2 August 2005

One of the Out of the Bedroom singers, in the discussion board,  raises a question I’ve struggled with from time to time:

‘The whole project of "releasing" a CD seems more trouble than it’s worth in financial and promotional reward. ‘


My reply:


The CD is still the most effective and understood way to get people to
take your music home and to express the next level of interest up from
clapping their hands.


There are two alternatives:


1) don’t record. Your live experience is all you offer. If it’s good
enough people will make the effort and treasure the memory enough to
want to do it again.


2) put your recordings online only.

 


I won’t comment on (1) save to say that it is a valid proposition. (2) offers the advantage of being cheap, easy and potentially
reaching a wider audience. But it’s a ‘pull’ medium which relies on the
fan making the effort to find you. There are more mp3 download sites on
the web than cigarette butts in the Waverley at the end of a Thursday
night.
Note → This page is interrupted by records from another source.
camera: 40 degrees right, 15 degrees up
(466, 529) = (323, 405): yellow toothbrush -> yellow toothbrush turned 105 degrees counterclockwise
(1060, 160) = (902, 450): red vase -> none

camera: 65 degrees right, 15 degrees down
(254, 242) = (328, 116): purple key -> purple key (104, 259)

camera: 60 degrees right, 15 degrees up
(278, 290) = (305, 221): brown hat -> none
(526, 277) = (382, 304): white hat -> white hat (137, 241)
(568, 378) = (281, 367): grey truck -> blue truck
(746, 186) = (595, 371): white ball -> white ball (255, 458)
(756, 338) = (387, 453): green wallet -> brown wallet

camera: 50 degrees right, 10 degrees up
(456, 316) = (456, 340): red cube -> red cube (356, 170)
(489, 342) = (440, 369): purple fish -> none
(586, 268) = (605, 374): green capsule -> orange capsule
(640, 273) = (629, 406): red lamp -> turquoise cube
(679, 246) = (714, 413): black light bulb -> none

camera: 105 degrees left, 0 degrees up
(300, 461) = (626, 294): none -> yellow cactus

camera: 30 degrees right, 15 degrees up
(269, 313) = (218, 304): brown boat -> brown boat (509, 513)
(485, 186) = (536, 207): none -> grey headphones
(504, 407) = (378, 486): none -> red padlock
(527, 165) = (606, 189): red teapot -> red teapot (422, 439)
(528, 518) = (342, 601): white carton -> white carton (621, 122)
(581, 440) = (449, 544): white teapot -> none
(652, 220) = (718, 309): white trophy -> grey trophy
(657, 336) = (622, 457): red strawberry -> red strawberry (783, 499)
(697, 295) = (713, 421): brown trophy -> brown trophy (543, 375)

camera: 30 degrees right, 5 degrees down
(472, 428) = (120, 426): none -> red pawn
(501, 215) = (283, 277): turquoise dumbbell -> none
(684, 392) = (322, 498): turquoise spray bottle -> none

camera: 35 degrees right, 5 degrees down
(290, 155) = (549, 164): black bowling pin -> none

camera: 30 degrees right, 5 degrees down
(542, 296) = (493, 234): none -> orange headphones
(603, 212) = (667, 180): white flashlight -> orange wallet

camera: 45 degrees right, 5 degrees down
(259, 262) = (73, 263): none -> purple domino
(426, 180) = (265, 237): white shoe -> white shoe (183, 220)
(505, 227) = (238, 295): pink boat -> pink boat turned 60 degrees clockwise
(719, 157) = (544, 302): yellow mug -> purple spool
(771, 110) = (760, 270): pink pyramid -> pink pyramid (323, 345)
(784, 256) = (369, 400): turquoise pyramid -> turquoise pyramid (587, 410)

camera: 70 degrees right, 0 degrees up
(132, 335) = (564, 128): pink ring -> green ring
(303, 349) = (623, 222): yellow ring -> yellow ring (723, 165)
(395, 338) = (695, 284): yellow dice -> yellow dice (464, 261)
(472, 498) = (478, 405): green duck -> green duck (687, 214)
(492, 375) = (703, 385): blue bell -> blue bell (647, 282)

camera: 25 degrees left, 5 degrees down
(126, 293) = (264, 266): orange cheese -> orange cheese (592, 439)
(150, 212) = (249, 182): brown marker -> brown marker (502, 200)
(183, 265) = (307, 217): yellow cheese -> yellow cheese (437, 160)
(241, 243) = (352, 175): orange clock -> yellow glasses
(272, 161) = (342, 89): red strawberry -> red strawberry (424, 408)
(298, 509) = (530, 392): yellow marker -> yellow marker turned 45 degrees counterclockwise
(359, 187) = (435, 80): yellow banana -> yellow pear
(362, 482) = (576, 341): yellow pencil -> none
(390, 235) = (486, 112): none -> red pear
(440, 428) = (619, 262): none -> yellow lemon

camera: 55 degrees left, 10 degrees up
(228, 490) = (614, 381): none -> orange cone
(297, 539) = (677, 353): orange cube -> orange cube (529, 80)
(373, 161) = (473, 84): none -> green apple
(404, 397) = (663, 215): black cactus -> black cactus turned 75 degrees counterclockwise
Which ones to put your stuff on? How to stand out? How to tell
people where it is? How many people will accidentally chance on you and
become fans? Some, but very few.

 


If recording gets your songs nearer to what you hear in your head than
live, you are compelled to record. If you record you want to get people
to hear it. People are more likely to want to hear it at the end of a
good gig. If they then have to go through the extra step of remembering
when they get home to find a certain web address, typing it in
accurately, then finding EWB in the hundreds of artists, then you will
lose some people along the way. It’s easier for the fan to take a CD
from you and put it in the player. Plus they get a tangible reminder
and, if you’re savvy, a nice-looking package.

 
You needn’t follow the music biz model of ‘releasing’ a CD. You can
give them away, as you say. Why not? You can press unique CDs for a
given night as CBQ does. You might want to charge enough to recoup the
cost of blank CDs and artwork. It’s only if you believe the myths of
the music biz we grew up with that any of these can be described as
‘pretending you’ve made and released an album’ and that album being
your ‘product’ for this year, this year’s entry in your discography,
the ‘blue period’ when they come to write the retrospectives on your
career. All myth. Step outside that frame of reference and you’re just
choosing to make your recordings available to people. Or not.

 

Your choice.

Back to work yesterday, enjoying having Madame and Pestilence back in my life. In the evening, had fun working out Robert Fripp’s ‘Inductive Resonance’, a recording with his short-lived League of Gentlemen band from about 1980. I’ve always found it baffling to imagine what he’s playing, but it’s one of the admittedly few Fripp pieces that’s full of humour and playfulness.  And if there are any guitarists reading, I can only play the first bit and that at half the speed!